Researchers at Washington University School of Medicine in St. Louis have identified an ingredient in a drug that makes pancreatic cancer cells more vulnerable to chemotherapy. While chemotherapy alone (left panel) may cause a certain amount of pancreatic cancer cell death, the compound ATI-450 enhances the effects of chemotherapy (right panel), leading to extensive cell death and disruption of the tumor architecture. Pancreatic cancer cells are shown in green. Red is used to signify dying cells. Dying cells are also highlighted with white Arrows.
It is very difficult to treat pancreatic cancer. When it is detected, the cancer often has reached an advanced stage and patients generally don’t survive for more than one year after diagnosis. While aggressive chemotherapy is the first-line treatment, the side effects can be severe and many tumors stop responding to treatment.
Now, researchers at the Washington University School of Medicine in St. Louis have identified a drug compound that makes pancreatic cancer cells more prone to chemotherapy. They discovered evidence that the drug could also lessen the adverse effects of FOLFIRINOX the chemotherapy mixture consisting of folinic, 5-fluorouracil and Irinotecan, which is commonly used to treat pancreatic cancer.
The study is published on Dec. 1 in the journal Science Translational Medicine.
There is a tremendous need for better and more effective therapies for pancreatic cancer. The current treatments we have are very powerful, but can cause severe side effects , making it difficult to add chemotherapy. This new drug appears to weaken cancer cells and make them more tolerant to this particular treatment. The mice that received chemotherapy in combination with this drug were actually healthier than those who received chemotherapy on their own. This suggests that the new drug may have some negative side effects.

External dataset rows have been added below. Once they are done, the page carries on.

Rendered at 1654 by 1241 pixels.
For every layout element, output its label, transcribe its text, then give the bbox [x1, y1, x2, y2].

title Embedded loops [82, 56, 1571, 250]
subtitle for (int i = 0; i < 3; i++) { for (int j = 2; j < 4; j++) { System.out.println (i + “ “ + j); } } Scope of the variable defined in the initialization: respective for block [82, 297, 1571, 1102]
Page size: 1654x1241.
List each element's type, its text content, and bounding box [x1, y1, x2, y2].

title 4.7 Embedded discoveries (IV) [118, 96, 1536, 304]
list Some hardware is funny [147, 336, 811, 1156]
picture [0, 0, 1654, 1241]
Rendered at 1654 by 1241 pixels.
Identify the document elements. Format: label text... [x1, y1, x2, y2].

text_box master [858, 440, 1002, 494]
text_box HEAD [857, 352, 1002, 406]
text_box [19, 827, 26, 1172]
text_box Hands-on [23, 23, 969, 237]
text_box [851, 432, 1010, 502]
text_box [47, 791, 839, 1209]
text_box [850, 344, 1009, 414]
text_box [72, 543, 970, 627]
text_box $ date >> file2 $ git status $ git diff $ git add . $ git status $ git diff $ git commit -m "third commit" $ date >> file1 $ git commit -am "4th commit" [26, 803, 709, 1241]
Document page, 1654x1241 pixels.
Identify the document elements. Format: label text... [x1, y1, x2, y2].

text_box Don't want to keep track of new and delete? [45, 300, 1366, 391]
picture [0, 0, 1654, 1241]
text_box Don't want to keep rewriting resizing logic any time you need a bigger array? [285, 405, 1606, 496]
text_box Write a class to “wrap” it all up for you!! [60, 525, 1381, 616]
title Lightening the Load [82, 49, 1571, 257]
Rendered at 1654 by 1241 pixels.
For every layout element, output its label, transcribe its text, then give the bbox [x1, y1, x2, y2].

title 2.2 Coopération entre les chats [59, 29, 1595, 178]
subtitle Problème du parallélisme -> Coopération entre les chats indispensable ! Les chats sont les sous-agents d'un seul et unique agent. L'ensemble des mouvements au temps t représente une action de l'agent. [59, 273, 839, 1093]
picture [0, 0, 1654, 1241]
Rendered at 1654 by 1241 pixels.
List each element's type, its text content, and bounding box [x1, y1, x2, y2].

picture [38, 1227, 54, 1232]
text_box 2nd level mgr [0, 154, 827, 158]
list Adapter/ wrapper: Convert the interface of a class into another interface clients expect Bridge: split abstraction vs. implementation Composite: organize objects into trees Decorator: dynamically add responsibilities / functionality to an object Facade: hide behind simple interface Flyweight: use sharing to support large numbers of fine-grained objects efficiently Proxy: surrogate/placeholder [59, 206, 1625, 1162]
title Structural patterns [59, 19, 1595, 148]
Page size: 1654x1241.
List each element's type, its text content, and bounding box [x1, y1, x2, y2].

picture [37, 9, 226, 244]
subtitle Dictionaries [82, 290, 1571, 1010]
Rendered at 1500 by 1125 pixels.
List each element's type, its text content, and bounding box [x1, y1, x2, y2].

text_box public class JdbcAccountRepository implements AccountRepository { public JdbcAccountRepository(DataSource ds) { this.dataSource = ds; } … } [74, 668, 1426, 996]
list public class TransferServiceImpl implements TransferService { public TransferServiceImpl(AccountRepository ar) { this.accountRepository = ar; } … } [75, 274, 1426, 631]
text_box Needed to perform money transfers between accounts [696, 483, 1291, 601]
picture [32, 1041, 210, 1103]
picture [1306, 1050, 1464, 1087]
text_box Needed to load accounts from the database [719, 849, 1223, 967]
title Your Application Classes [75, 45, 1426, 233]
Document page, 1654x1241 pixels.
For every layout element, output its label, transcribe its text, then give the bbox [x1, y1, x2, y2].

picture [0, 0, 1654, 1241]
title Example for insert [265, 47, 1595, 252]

Kian-Huat Liu, MD, PhD Associate Professor of Medicine, senior author and medical oncologist
The anti-inflammatory drug ATI-450 is also being tested in clinical trials for rheumatoid arthritis.
FOLFIRINOX is the first-line treatment for pancreatic cancer, however, only about one-third of patients be able to shrink their tumors after this treatment. This is a temporary response and can last six to seven months. Side effects include nausea, vomiting and diarrhea along with fatigue, hair loss and low blood counts.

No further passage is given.